I should have folded like an accordion. Somehow, I got the rammer to the bench before I had to let go of him. To an astonished matron I wheezed, "Get a doctor!"
She nodded briskly and waddled away. I turned back to the rammer. Sick eyes looked up at me from under straight black bangs. The rammer's face was oddly tanned: dark where the sun could reach, white as milk where folded skin cast shadows. His chest and arms were like that too. Where the skin was pale it had paled further with shock. "No need for doctor," he whispered. "Not sick. Something I saw."
"Sure. Put your head between your legs. It'll keep you from fainting." I opened my remaining beer sac.
"I will be all right in a moment," he said from between his knees. He spoke the tongue oddly, and his weakness slurred it further. "It was the shock of what I saw."
"Here?"
"Yes. No. Not completely. . ." He stopped to shift mental gears, and I handed him the beer. He looked at it as if wondering which end to suck on, found the nipple, raised the sac and half-drained it in one desperate draught.
"What was it you saw?" I asked.
He had to finish swallowing. "I saw an alien spacecraft. Without the spacecraft it would have meant nothing."
"What kind of ship? Smithpeople? Monks?" These are the only known spacegoing races, aside from ourselves. I'd never seen one of their ships; but they sometimes docked in the Lщshy worlds.
The rammer's eyes narrowed in his quilted face. "I see. You think I speak of some registered alien ship in a human spaceport." His voice was no longer slurred; he picked his words with apparent care. "I was halfway between the Horvendile and Koschei systems, shipwrecked at the edge of lightspeed, waiting to die.
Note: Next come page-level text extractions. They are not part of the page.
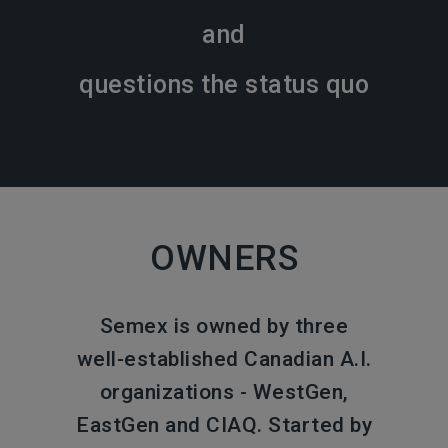
and
questions the status quo
OWNERS
Semex is owned by three
well-established Canadian A.I.
organizations - WestGen,
EastGen and CIAQ. Started by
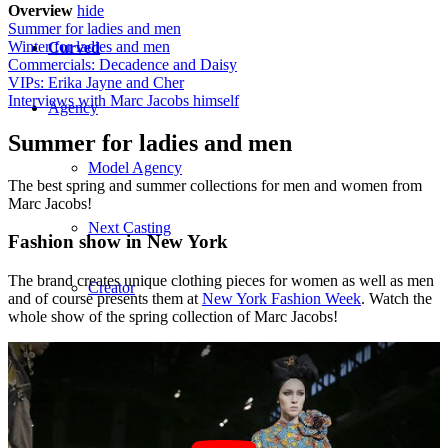
Overview
hide
Summer for ladies and men
Winter for ladies and men
Curved
Commercials: Decadence and Daisy
VIPs: Erika Jayne and Cher
Interviews with Marc Jacobs himself
Agency
Summer for ladies and men
Model Agency
The best spring and summer collections for men and women from
Marc Jacobs!
Next Casting
Fashion show in New York
The brand creates unique clothing pieces for women as well as men
Creator
and of course presents them at
New York Fashion Week
. Watch the
whole show of the spring collection of Marc Jacobs!
Customers
CM Team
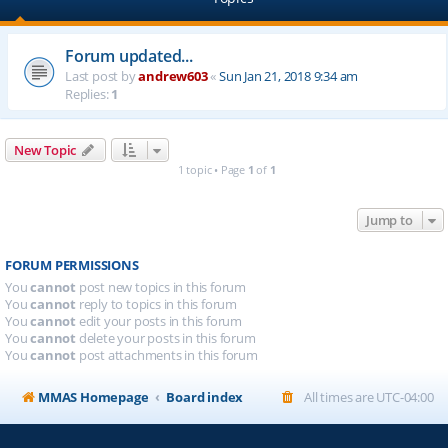
Forum updated...
Last post by
andrew603
«
Sun Jan 21, 2018 9:34 am
Replies:
1
New Topic
1 topic • Page
1
of
1
Jump to
FORUM PERMISSIONS
You
cannot
post new topics in this forum
You
cannot
reply to topics in this forum
You
cannot
edit your posts in this forum
You
cannot
delete your posts in this forum
You
cannot
post attachments in this forum
MMAS Homepage
Board index
All times are
UTC-04:00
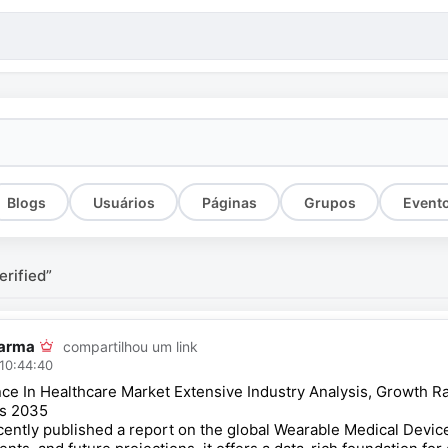
Blogs
Usuários
Páginas
Grupos
Event
erified”
arma
compartilhou um link
10:44:40
igence In Healthcare Market Extensive Industry Analysis, Growth
rs 2035
cently published a report on the global Wearable Medical Device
And I saw a golden giant walking among the stars."
"A humanoid? Not a ship?"
"I . . . thought it was a ship. I can't prove it."
"Mmm."
"Let me tell you. I was a year and a half out from Horvendile, bound for Koschei. It would have been my first trip home in thirty-one years. . .
Flying a ramship under sail is like flying a spiderweb.
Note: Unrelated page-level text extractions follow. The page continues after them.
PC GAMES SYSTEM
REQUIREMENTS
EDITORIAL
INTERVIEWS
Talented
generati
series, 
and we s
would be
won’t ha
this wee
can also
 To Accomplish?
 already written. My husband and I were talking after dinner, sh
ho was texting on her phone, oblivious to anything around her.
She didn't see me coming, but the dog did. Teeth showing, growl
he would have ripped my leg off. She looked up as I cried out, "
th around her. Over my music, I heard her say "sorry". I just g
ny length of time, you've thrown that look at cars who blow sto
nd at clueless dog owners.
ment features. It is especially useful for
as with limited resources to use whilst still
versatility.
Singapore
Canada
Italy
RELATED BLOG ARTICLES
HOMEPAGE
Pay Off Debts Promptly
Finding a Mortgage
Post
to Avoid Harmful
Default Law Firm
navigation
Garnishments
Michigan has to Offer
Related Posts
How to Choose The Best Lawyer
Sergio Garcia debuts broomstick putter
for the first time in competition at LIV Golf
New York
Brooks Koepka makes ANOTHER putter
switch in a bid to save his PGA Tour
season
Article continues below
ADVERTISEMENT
Even with the web retracted, a ramship is a flimsy beast. Cargo holds, external cargo netting and hooks, pilot cabin and life support system, and the insystem fusion motor are all contained in a rigid pod just three hundred feet long. All else is balloons and webbing.
At takeoff the balloons are filled with hydrogen fuel for the insystem fusion motor. By the time the ship reaches ramscoop speed the fuel is half gone, replaced by low-pressure gas. The balloons are retained as meteor shielding.
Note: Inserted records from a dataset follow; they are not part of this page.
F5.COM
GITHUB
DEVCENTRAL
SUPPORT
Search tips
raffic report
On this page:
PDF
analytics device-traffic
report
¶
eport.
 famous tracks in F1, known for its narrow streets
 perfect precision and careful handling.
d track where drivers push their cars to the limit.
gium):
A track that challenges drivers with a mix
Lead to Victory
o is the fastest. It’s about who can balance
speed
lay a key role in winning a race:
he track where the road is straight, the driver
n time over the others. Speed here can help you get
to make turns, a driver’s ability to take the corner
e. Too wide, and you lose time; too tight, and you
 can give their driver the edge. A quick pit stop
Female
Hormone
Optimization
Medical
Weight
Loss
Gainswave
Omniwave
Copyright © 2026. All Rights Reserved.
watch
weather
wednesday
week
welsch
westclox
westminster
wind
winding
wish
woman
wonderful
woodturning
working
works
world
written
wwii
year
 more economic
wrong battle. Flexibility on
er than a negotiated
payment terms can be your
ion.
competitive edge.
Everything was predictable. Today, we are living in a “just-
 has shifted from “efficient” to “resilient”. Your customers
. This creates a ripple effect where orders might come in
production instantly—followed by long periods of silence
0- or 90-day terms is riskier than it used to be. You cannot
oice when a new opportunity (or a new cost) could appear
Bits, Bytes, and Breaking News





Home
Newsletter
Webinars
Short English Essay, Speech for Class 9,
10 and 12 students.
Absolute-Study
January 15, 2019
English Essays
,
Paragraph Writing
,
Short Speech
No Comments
The ramscoop web is superconducting wire, thin as spiderweb, tens of thousands of miles of it. Coiled for takeoff, it forms a roll no bigger than the main pod. Put a uniform negative charge on it and it spreads to form a hoop two hundred miles across. It ripples at first under the differentiating fields. .
Interstellar hydrogen, thin as nothing, enters the mouth of the ramscoop web. An atom to a cubic centimeter. Differentiating fields compress it along the axis, compress it until it undergoes fusion. It burns in a narrow blue flame, yellow-tinged at the edges. The electromagnetic fields in the fusion flame begin to support the ramscoop web. Mighty forces add, making web and flame and incoming hydrogen one interlocking whole.
A rigid pod, invisibly small, rides the flank of a wispy cylinder of webbing two hundred miles across. A tiny spider on an enormous web.
Time slows down, distances compress at the higher velocities. Hydrogen flows faster through the web; the ramscoop fields increase in power, the web becomes more rigid, more stable.
A ship should not need supervision as it approaches the midpoint turnover.
"I was halfway to Koschei," said the rammer, "carrying the usual cargo: genetically altered seeds, machine prototypes, spices, and three corpsicles: passengers frozen for storage. We carry anything that cannot be sent by message laser.
"I still don't know what went wrong. I was asleep. I had been asleep for months, with a current pulsing through my brain. Perhaps a piece of meteoric iron entered the ramscoop. Perhaps the hydrogen grew thin for an hour, then thickened too fast. Perhaps we entered a sharply bounded OH + region. In any case, something twisted the ramscoop field, and the web collapsed.